Faubourg et dépendance

Je me souviens, j’avais un ami qui habitait Wemmel. La première fois que je suis allée le voir j’ai dû prendre le métro jusqu’au bout de la ligne et marcher, marcher, passer un pont ou deux au-dessus d’une autoroute, c’était devenu la campagne. J’ai cru que je m’étais trompée, suite aux indications imprécises de mon ami, mais non. Je venais de Forest, dans le sud de Bruxelles, et Wemmel... C’était le bout du monde.

Ah mon colon !

Je me souviens d’avoir entendu parler d’un grand éléphant blanc à Tervueren près du musée.

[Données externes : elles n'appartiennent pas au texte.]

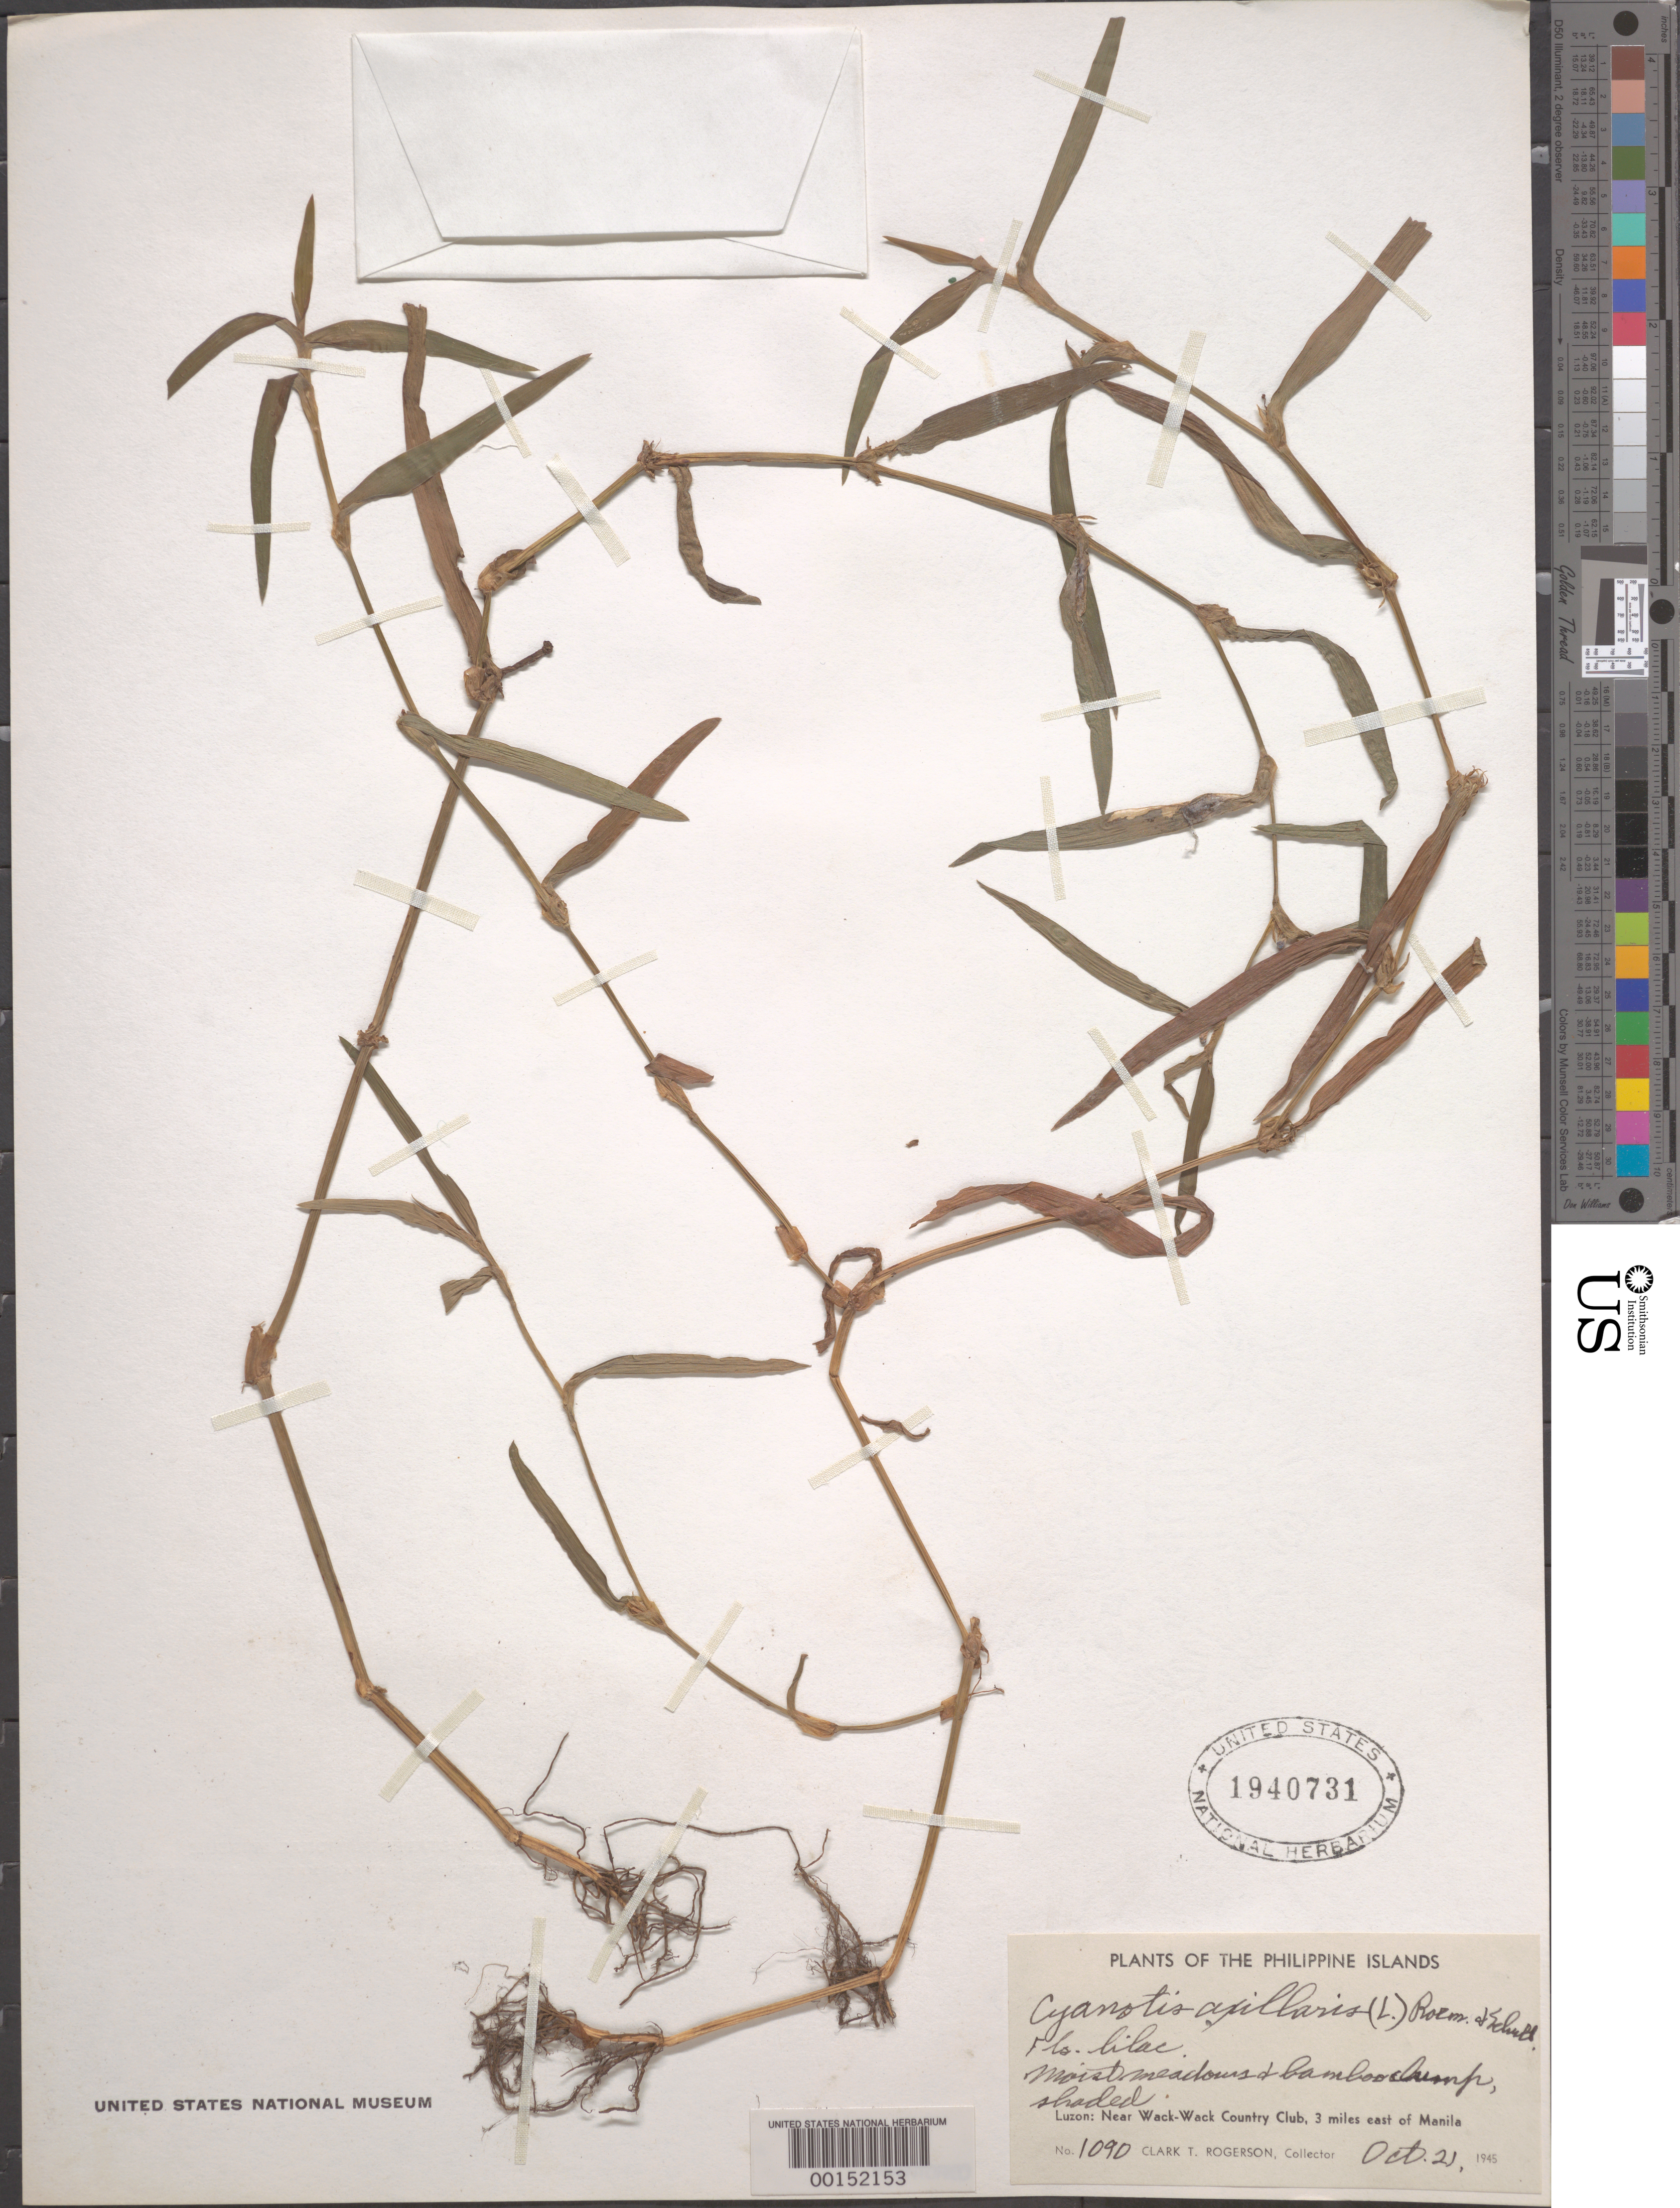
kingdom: Plantae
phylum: Tracheophyta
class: Liliopsida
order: Commelinales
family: Commelinaceae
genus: Cyanotis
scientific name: Cyanotis axillaris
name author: (L.) D. Don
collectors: C. Rogerson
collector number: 1090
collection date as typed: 21 Oct 1945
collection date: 1945-10-21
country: Philippines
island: Luzon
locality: E of manila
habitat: Moist meadow and bamboo clumps; shade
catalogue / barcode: US 1940731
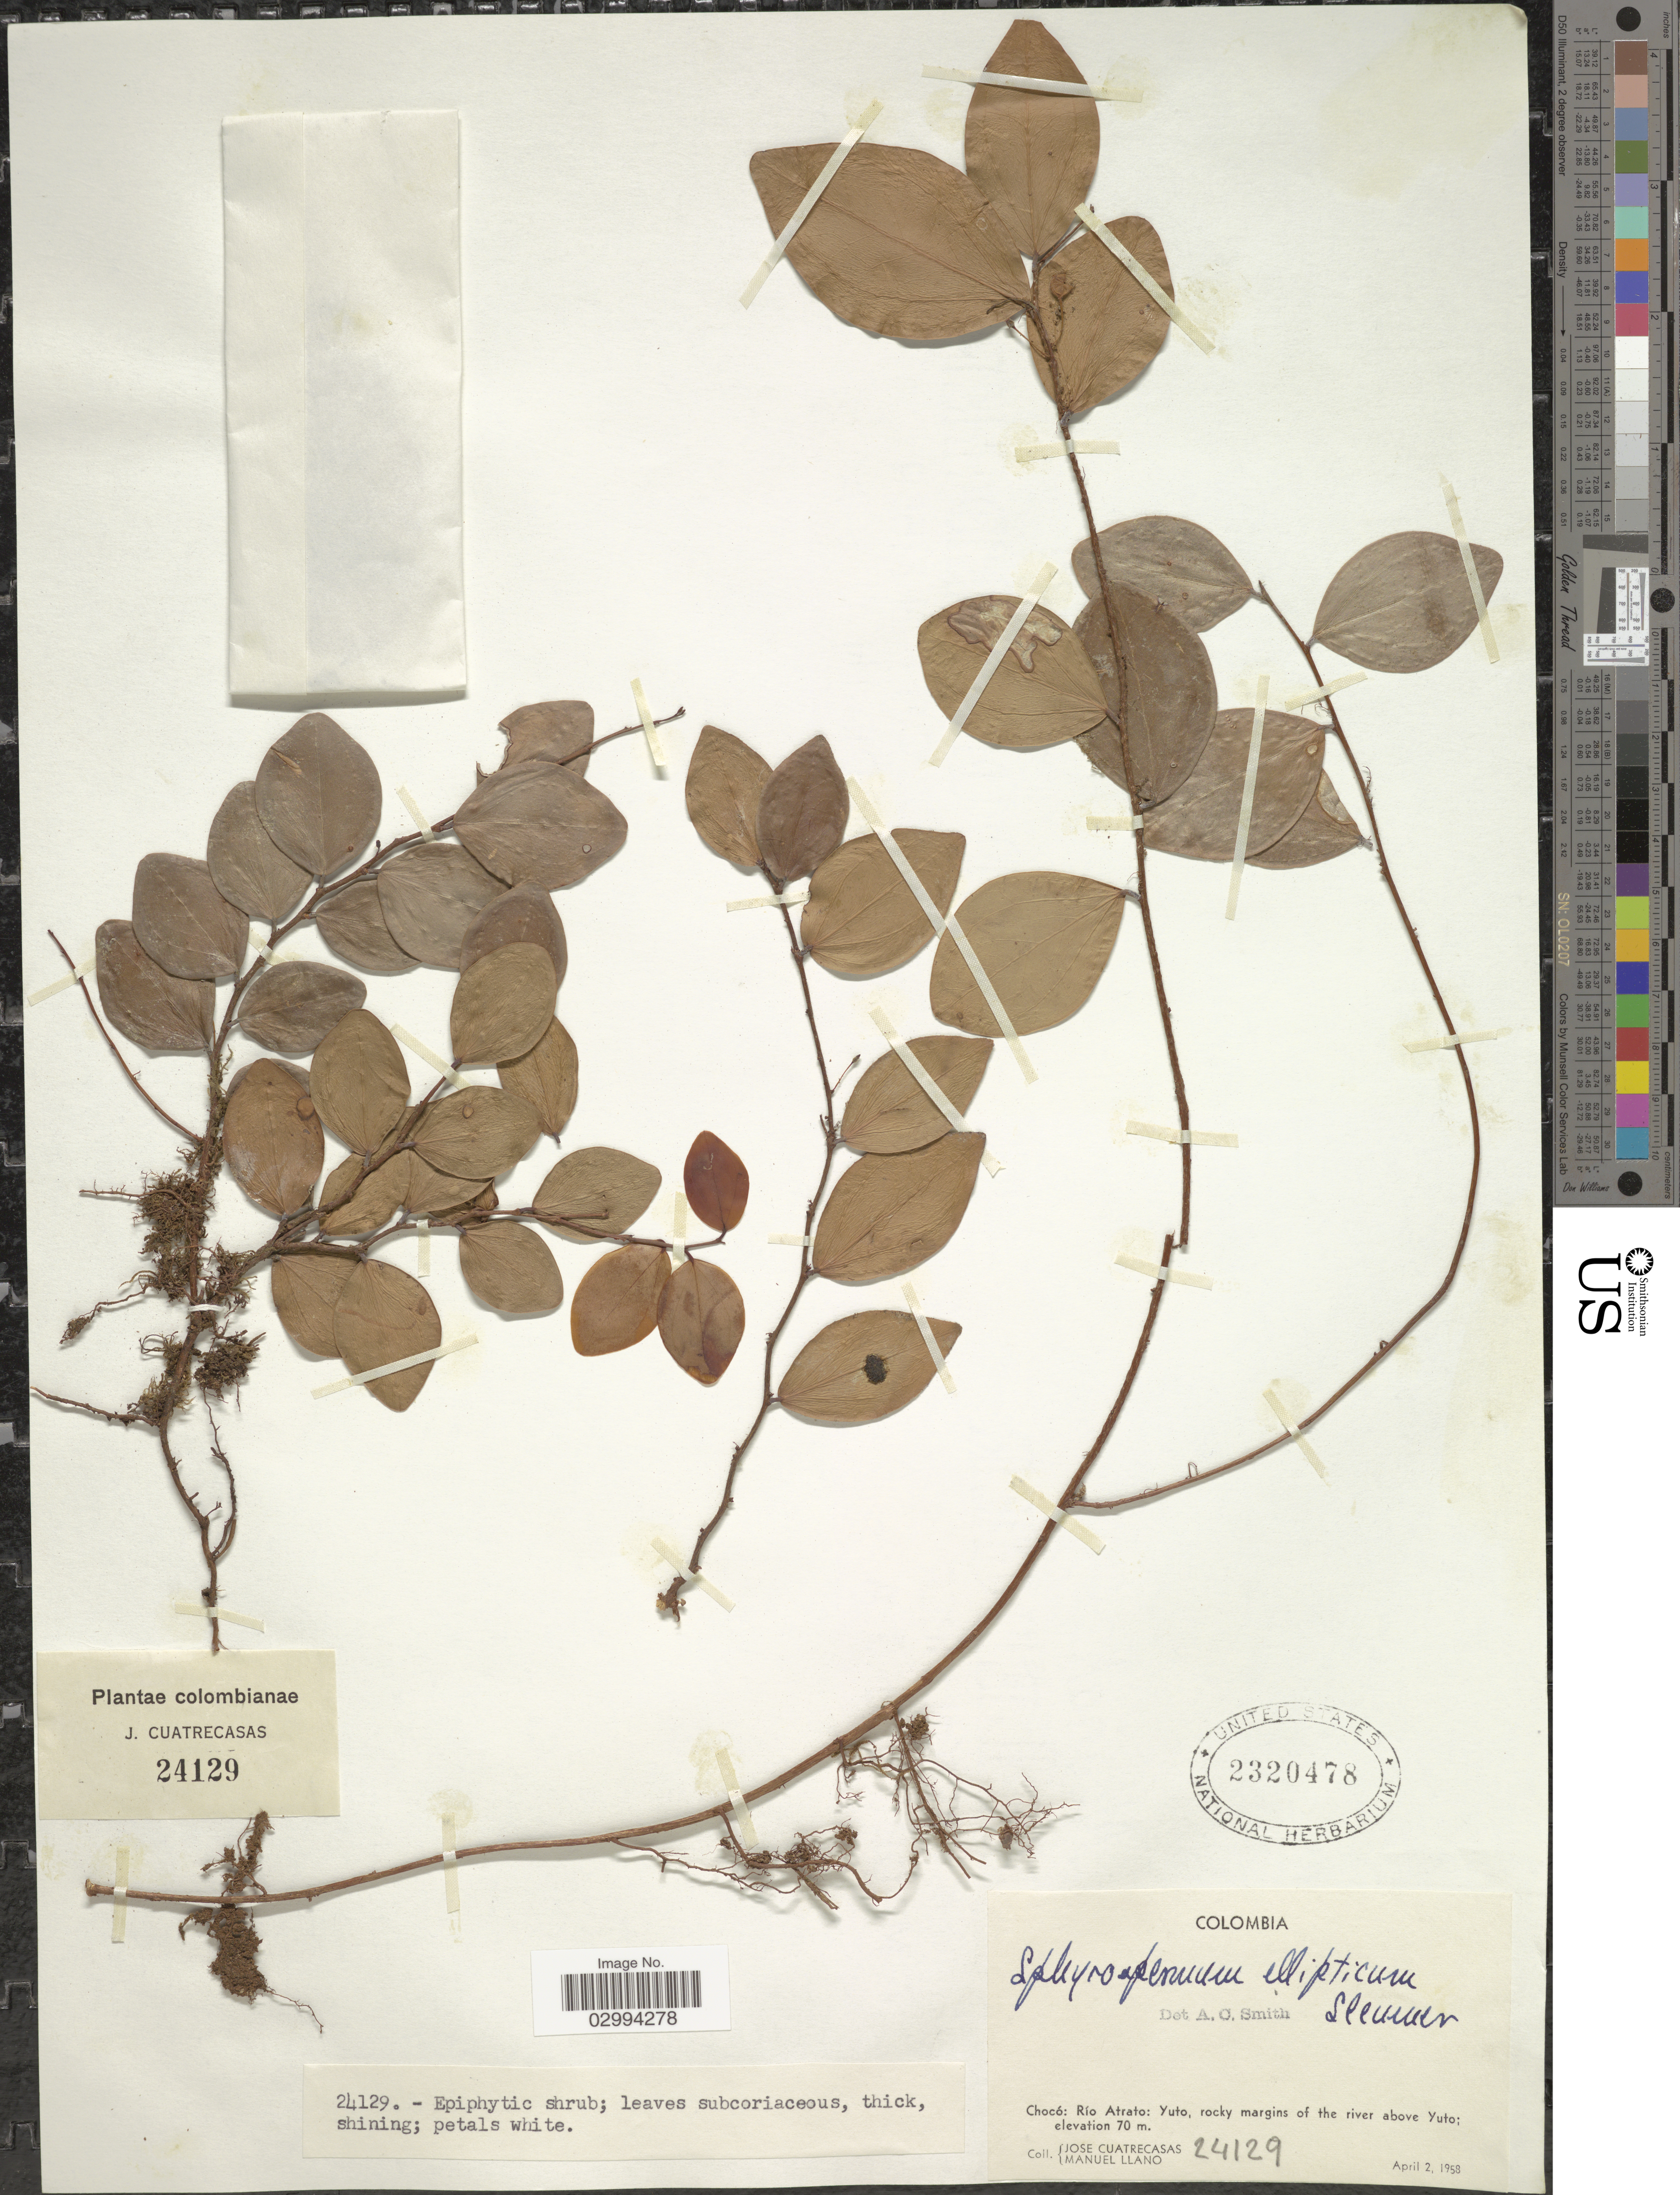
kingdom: Plantae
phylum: Tracheophyta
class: Magnoliopsida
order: Ericales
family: Ericaceae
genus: Sphyrospermum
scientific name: Sphyrospermum ellipticum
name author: Sleumer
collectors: J. Cuatrecasas & M. Llano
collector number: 24129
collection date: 1958-04-02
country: Colombia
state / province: Chocó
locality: Río Atrato: Yuto, rocky margins of the river above Yuto.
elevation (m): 70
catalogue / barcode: US 2320478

Quand je l’ai vu j’ai été très déçue : C’est l’éléphant du chocolat Côte d’or.

Bruxelles bruxellais

Je me souviens que j’ai fait l’amour avec P. sur un banc près du Palais de Justice. J’étais assise sur lui et j’avais l’impression de fondre comme neige au soleil. Il faisait pourtant gris.

La ville, ligne de ta main

Je me souviens que la première fois que je suis descendue du métro à De Brouckère, je me suis laissée porter par le tapis roulant et, au mur, il y avait cette phrase de Benno Barnard qui parlait de tenir la ville au creux de sa main.